◆ **What you will do**
Print the records below word for word, but leave out the pictures.

Data listing Block Start

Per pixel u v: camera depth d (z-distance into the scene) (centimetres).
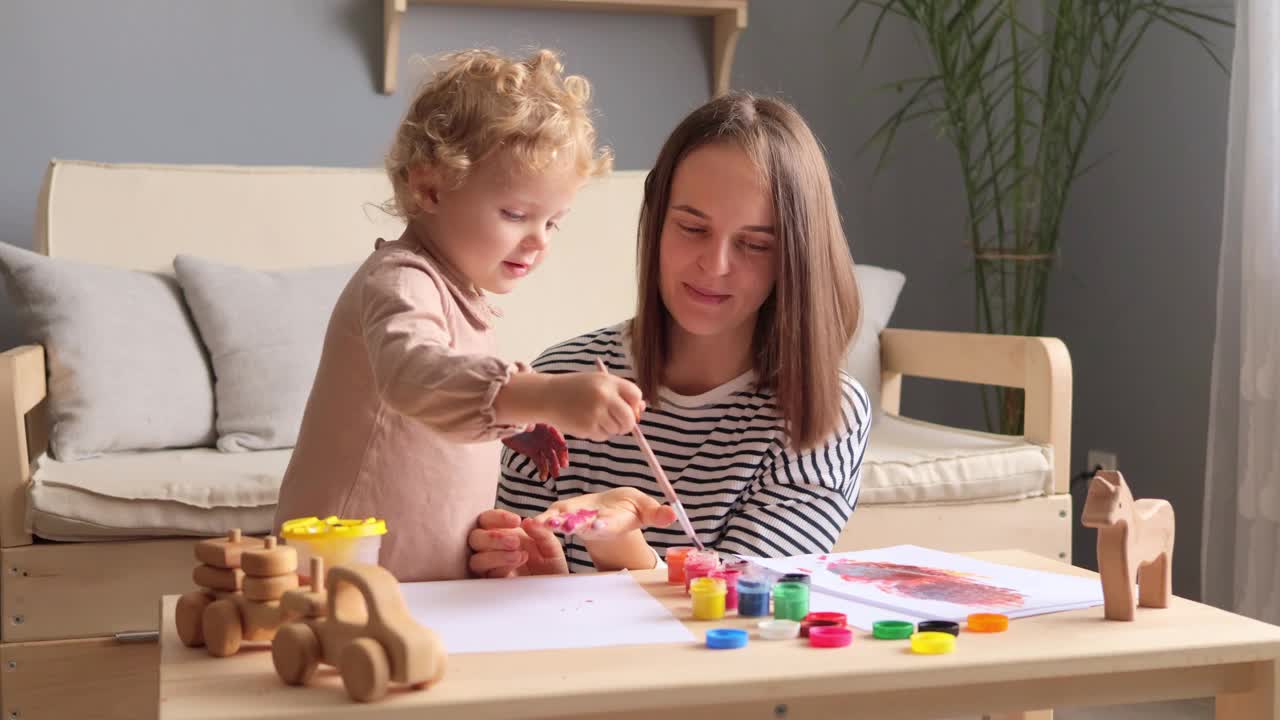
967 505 208
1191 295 280
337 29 277
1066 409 213
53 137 262
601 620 83
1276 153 232
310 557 82
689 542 121
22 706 176
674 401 125
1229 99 270
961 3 285
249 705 67
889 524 205
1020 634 81
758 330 126
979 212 321
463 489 103
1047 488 212
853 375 247
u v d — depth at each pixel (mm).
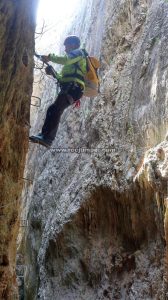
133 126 9133
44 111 15695
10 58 4023
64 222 10375
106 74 11070
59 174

Data listing Block End

◆ **Answer box**
Per pixel u v: camera depth d (z-distance into the scene) (centimetres).
967 505 208
1191 295 280
337 29 277
1066 409 213
53 137 262
601 620 83
1276 153 232
310 557 82
689 542 121
22 706 176
674 401 125
1229 99 270
961 3 285
249 705 67
889 524 205
1020 634 81
758 330 126
979 212 321
463 489 103
1047 488 212
853 375 247
u v d — depth at each pixel (mm).
133 126 9133
44 111 15695
10 58 4023
64 222 10375
106 74 11070
59 174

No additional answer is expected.